Oh. But that makes it sound like this life could still be rough. Like this life could still be filled with pain and loss, even though Christ has come, even though Christ reigns at God’s right hand. Sure enough. Christian joy here on earth doesn’t involve getting rid of the bad stuff. It shines through the bad stuff, even if it’s buried deep beneath it.
And so Jesus calls out to John the Baptist, Blessed is he who is not offended because of Me. Some people are offended because of Jesus. They stumble over Jesus, because what they really want is a Savior from earthly loss, from earthly struggles, whereas He came to be our Savior from sin and from the devil. He came to give Himself into death, in order to rule over people who are willing to give themselves into death, to lose everything, even their own lives for the sake of gaining Him and eternal life with Him. If you aren’t willing to lose everything, even your earthly life, for the sake of having eternal life with Jesus, then you will eventually lose it all. But blessed is he who is not offended because of Jesus, because Jesus says, Whoever loses his life for My sake will find it. There is joy buried beneath the loss.
As John’s disciples departed, Jesus began to say to the multitudes concerning John: “What did you go out into the wilderness to see? A reed shaken by the wind? But what did you go out to see? A man clothed in soft garments? Indeed, those who wear soft clothing are in kings’ houses. But what did you go out to see? A prophet? Yes, I say to you, and more than a prophet. For this is he of whom it is written: ‘Behold, I send My messenger before Your face, who will prepare Your way before You.
Jesus drives home the point to the crowds who were with Him, and to us. You didn’t go out to hear John in the wilderness, dressed as he was in camel’s hair clothing, because he was prosperous or a prosperity preacher, did you? You didn’t listen to him because he was cool, or relatable, or because he told you nice things.

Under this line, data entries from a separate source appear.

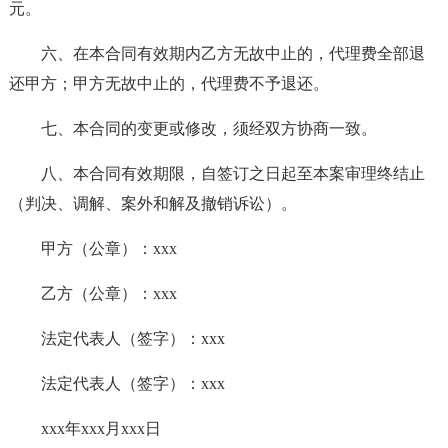
元。
六、在本合同有效期内乙方无故中止的，代理费全部退
还甲方；甲方无故中止的，代理费不予退还。
七、本合同的变更或修改，须经双方协商一致。
八、本合同有效期限，自签订之日起至本案审理终结止
（判决、调解、案外和解及撤销诉讼）。
甲方（公章）：xxx
乙方（公章）：xxx
法定代表人（签字）：xxx
法定代表人（签字）：xxx
xxx年xxx月xxx日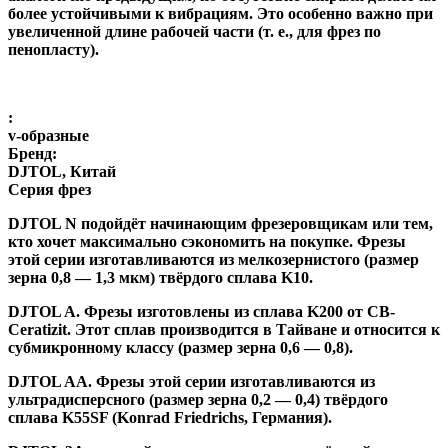
более устойчивыми к вибрациям. Это особенно важно при
увеличенной длине рабочей части (т. е., для фрез по
пенопласту).
:
v-образные
Бренд:
DJTOL, Китай
Серия фрез
DJTOL N
подойдёт начинающим фрезеровщикам или тем,
кто хочет максимально сэкономить на покупке. Фрезы
этой серии изготавливаются из мелкозернистого (размер
зерна 0,8 — 1,3 мкм) твёрдого сплава K10.
DJTOL A
.
Фрезы изготовлены из сплава K200 от CB-
Ceratizit. Этот сплав производится в Тайване и относится к
субмикронному классу (размер зерна 0,6 — 0,8).
DJTOL AA.
Фрезы этой серии изготавливаются из
ультрадисперсного (размер зерна 0,2 — 0,4) твёрдого
сплава K55SF (Konrad Friedrichs, Германия).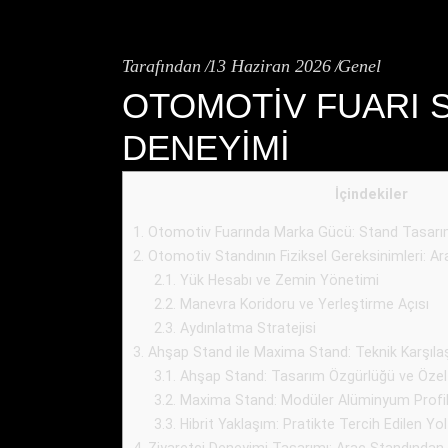
Tarafından
13 Haziran 2026
Genel
OTOMOTIV FUARI S
DENEYIMI
İçindekiler
1.
Otomotiv Fuarında Marka Gücü: Stand Tasarımı
2.
Otomotiv Standının Fiziksel Gereksinimleri: Ara
2.1.
Yük Hesabı ve Zemin Yönetimi
2.2.
Manevra Koridoru ve Yerleştirme Açısı
2.3.
Aydınlatma Stratejisi
3.
Ahşap Stand ile Maxima Stand: Teknik Karşıla
3.1.
Ahşap Stand: Tasarım Özgürlüğü ve Özel
3.2.
Maxima Stand: Modüler Alüminyum Profil
3.3.
Hibrit Yaklaşım: Pratikte Tercih Edilen Yol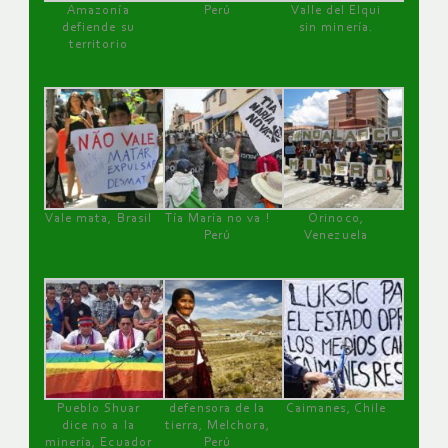
Amazonía
Perú
Valle del Elqui
defiende su
sin minería.
territorio
Vale mata, Brasil
Tía María no va !
Orinoco,
Perú
Venezuela
Pueblo Shuar
defensora de la
Caimanes, Chile
dice no a la
tierra, Melchora,
minería, Ecuador
Perú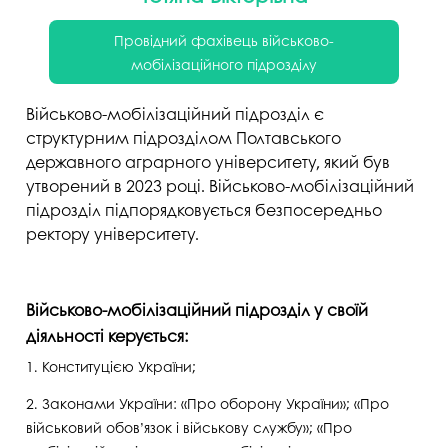
Провідний фахівець військово-
мобілізаційного підрозділу
Військово-мобілізаційний підрозділ є
структурним підрозділом Полтавського
державного аграрного університету, який був
утворений в 2023 році. Військово-мобілізаційний
підрозділ підпорядковується безпосередньо
ректору університету.
Військово-мобілізаційний підрозділ у своїй
діяльності керується:
1. Конституцією України;
2. Законами України: «Про оборону України»; «Про
військовий обов’язок і військову службу»; «Про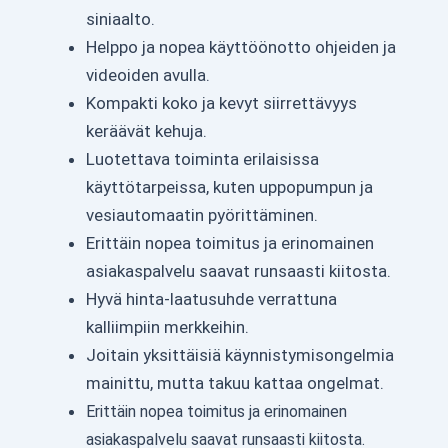
siniaalto.
Helppo ja nopea käyttöönotto ohjeiden ja
videoiden avulla.
Kompakti koko ja kevyt siirrettävyys
keräävät kehuja.
Luotettava toiminta erilaisissa
käyttötarpeissa, kuten uppopumpun ja
vesiautomaatin pyörittäminen.
Erittäin nopea toimitus ja erinomainen
asiakaspalvelu saavat runsaasti kiitosta.
Hyvä hinta-laatusuhde verrattuna
kalliimpiin merkkeihin.
Joitain yksittäisiä käynnistymisongelmia
mainittu, mutta takuu kattaa ongelmat.
Erittäin nopea toimitus ja erinomainen
asiakaspalvelu saavat runsaasti kiitosta.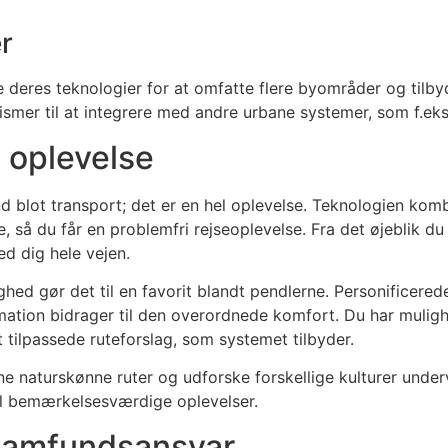
r
 deres teknologier for at omfatte flere byområder og tilby
ismer til at integrere med andre urbane systemer, som f.eks.
 oplevelse
 blot transport; det er en hel oplevelse. Teknologien komb
så du får en problemfri rejseoplevelse. Fra det øjeblik du p
ed dig hele vejen.
d gør det til en favorit blandt pendlerne. Personificerede
rmation bidrager til den overordnede komfort. Du har mulig
t tilpassede ruteforslag, som systemet tilbyder.
e naturskønne ruter og udforske forskellige kulturer under
til bemærkelsesværdige oplevelser.
samfundsansvar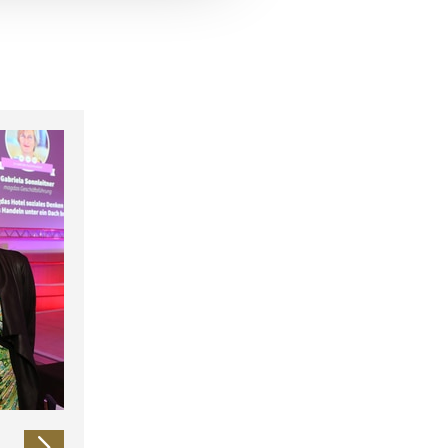
 führen diese Informationen
ie im Rahmen Ihrer Nutzung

No, you went out to hear him, even though he was “strange,” even though he spoke harshly and seriously, because his words had the ring of a true prophet of God. And he was! In fact, he was the very prophet about whom the prophet Malachi had prophesied as the messenger who would prepare the way for THE Messenger, the Christ. Even so, you shouldn’t expect the Christ to offer you earthly prosperity or the removal of life’s burdens or nice-sounding things. He’s already told you that He didn’t come at His first Advent to offer those things. What you should expect from Him is the truth, and compassion and sympathy in dealing with the losses of this life, because He came to share in those losses in order to purchase you for God. He died so that you might live—not live a trouble-free or easy life on this earth, but live in God’s grace and favor in the midst of the troubles, and then live in God’s presence in the trouble-free life that Christ’s second Advent will usher in.
The losses of this life are designed, in part, to keep you looking up and longing for that Advent and for the joy that awaits when Christ finally comes. And the knowledge, the hope, the certainty of that final victory over sin and death when He comes, over all the trials and troubles and losses of this life, is what will enable you to find the joy, shining brightly in the distance. And the word Rejoice! is just as valid, whether it comes as a loud cry or as a whisper. Amen.